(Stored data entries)
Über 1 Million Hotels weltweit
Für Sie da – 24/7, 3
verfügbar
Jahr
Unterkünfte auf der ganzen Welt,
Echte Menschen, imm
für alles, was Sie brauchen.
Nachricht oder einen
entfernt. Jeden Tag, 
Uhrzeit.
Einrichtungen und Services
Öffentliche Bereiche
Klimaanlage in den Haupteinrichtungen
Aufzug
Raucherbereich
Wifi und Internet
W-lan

**Your task:** Exactly as they appear above, write out the line containing "Für Sie da – 24/7, 3" and each line that comes after it in the records.

**Exercise answer:**
Für Sie da – 24/7, 3
verfügbar
Jahr
Unterkünfte auf der ganzen Welt,
Echte Menschen, imm
für alles, was Sie brauchen.
Nachricht oder einen
entfernt. Jeden Tag, 
Uhrzeit.
Einrichtungen und Services
Öffentliche Bereiche
Klimaanlage in den Haupteinrichtungen
Aufzug
Raucherbereich
Wifi und Internet
W-lan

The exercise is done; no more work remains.